Pictures stay out of the copy. Everything else in the records must be repeated exactly.
RECORDED INFORMATION below:
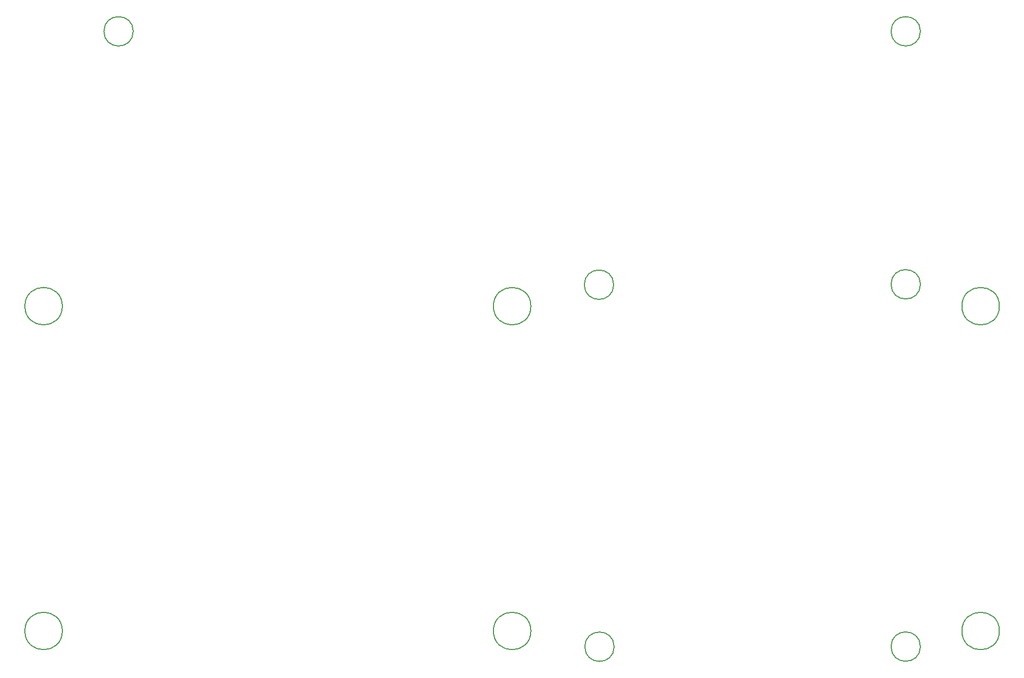
<source format=gbr>
%TF.GenerationSoftware,KiCad,Pcbnew,7.0.8-7.0.8~ubuntu23.04.1*%
%TF.CreationDate,2023-10-19T21:47:08+00:00*%
%TF.ProjectId,pedalboard-hw,70656461-6c62-46f6-9172-642d68772e6b,3.0.0*%
%TF.SameCoordinates,Original*%
%TF.FileFunction,Other,Comment*%
%FSLAX46Y46*%
G04 Gerber Fmt 4.6, Leading zero omitted, Abs format (unit mm)*
G04 Created by KiCad (PCBNEW 7.0.8-7.0.8~ubuntu23.04.1) date 2023-10-19 21:47:08*
%MOMM*%
%LPD*%
G01*
G04 APERTURE LIST*
%ADD10C,0.150000*%
G04 APERTURE END LIST*
D10*
%TO.C,H12*%
X170350000Y-121500000D02*
G75*
G03*
X170350000Y-121500000I-2350000J0D01*
G01*
%TO.C,H9*%
X33000000Y-119000000D02*
G75*
G03*
X33000000Y-119000000I-3000000J0D01*
G01*
%TO.C,H6*%
X108000000Y-67000000D02*
G75*
G03*
X108000000Y-67000000I-3000000J0D01*
G01*
%TO.C,H5*%
X33000000Y-67000000D02*
G75*
G03*
X33000000Y-67000000I-3000000J0D01*
G01*
%TO.C,H11*%
X121330000Y-121520000D02*
G75*
G03*
X121330000Y-121520000I-2350000J0D01*
G01*
%TO.C,H1*%
X44350000Y-23000000D02*
G75*
G03*
X44350000Y-23000000I-2350000J0D01*
G01*
%TO.C,H4*%
X170350000Y-63500000D02*
G75*
G03*
X170350000Y-63500000I-2350000J0D01*
G01*
%TO.C,H8*%
X183000000Y-67000000D02*
G75*
G03*
X183000000Y-67000000I-3000000J0D01*
G01*
%TO.C,H10*%
X108000000Y-119000000D02*
G75*
G03*
X108000000Y-119000000I-3000000J0D01*
G01*
%TO.C,H7*%
X121250000Y-63565600D02*
G75*
G03*
X121250000Y-63565600I-2350000J0D01*
G01*
%TO.C,H13*%
X183000000Y-119000000D02*
G75*
G03*
X183000000Y-119000000I-3000000J0D01*
G01*
%TO.C,H3*%
X170350000Y-23000000D02*
G75*
G03*
X170350000Y-23000000I-2350000J0D01*
G01*
%TD*%
M02*

</source>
End of RECORDED INFORMATION.
COMPLETED TASK:
<source format=gbr>
%TF.GenerationSoftware,KiCad,Pcbnew,7.0.8-7.0.8~ubuntu23.04.1*%
%TF.CreationDate,2023-10-19T21:47:08+00:00*%
%TF.ProjectId,pedalboard-hw,70656461-6c62-46f6-9172-642d68772e6b,3.0.0*%
%TF.SameCoordinates,Original*%
%TF.FileFunction,Other,Comment*%
%FSLAX46Y46*%
G04 Gerber Fmt 4.6, Leading zero omitted, Abs format (unit mm)*
G04 Created by KiCad (PCBNEW 7.0.8-7.0.8~ubuntu23.04.1) date 2023-10-19 21:47:08*
%MOMM*%
%LPD*%
G01*
G04 APERTURE LIST*
%ADD10C,0.150000*%
G04 APERTURE END LIST*
D10*
%TO.C,H12*%
X170350000Y-121500000D02*
G75*
G03*
X170350000Y-121500000I-2350000J0D01*
G01*
%TO.C,H9*%
X33000000Y-119000000D02*
G75*
G03*
X33000000Y-119000000I-3000000J0D01*
G01*
%TO.C,H6*%
X108000000Y-67000000D02*
G75*
G03*
X108000000Y-67000000I-3000000J0D01*
G01*
%TO.C,H5*%
X33000000Y-67000000D02*
G75*
G03*
X33000000Y-67000000I-3000000J0D01*
G01*
%TO.C,H11*%
X121330000Y-121520000D02*
G75*
G03*
X121330000Y-121520000I-2350000J0D01*
G01*
%TO.C,H1*%
X44350000Y-23000000D02*
G75*
G03*
X44350000Y-23000000I-2350000J0D01*
G01*
%TO.C,H4*%
X170350000Y-63500000D02*
G75*
G03*
X170350000Y-63500000I-2350000J0D01*
G01*
%TO.C,H8*%
X183000000Y-67000000D02*
G75*
G03*
X183000000Y-67000000I-3000000J0D01*
G01*
%TO.C,H10*%
X108000000Y-119000000D02*
G75*
G03*
X108000000Y-119000000I-3000000J0D01*
G01*
%TO.C,H7*%
X121250000Y-63565600D02*
G75*
G03*
X121250000Y-63565600I-2350000J0D01*
G01*
%TO.C,H13*%
X183000000Y-119000000D02*
G75*
G03*
X183000000Y-119000000I-3000000J0D01*
G01*
%TO.C,H3*%
X170350000Y-23000000D02*
G75*
G03*
X170350000Y-23000000I-2350000J0D01*
G01*
%TD*%
M02*

</source>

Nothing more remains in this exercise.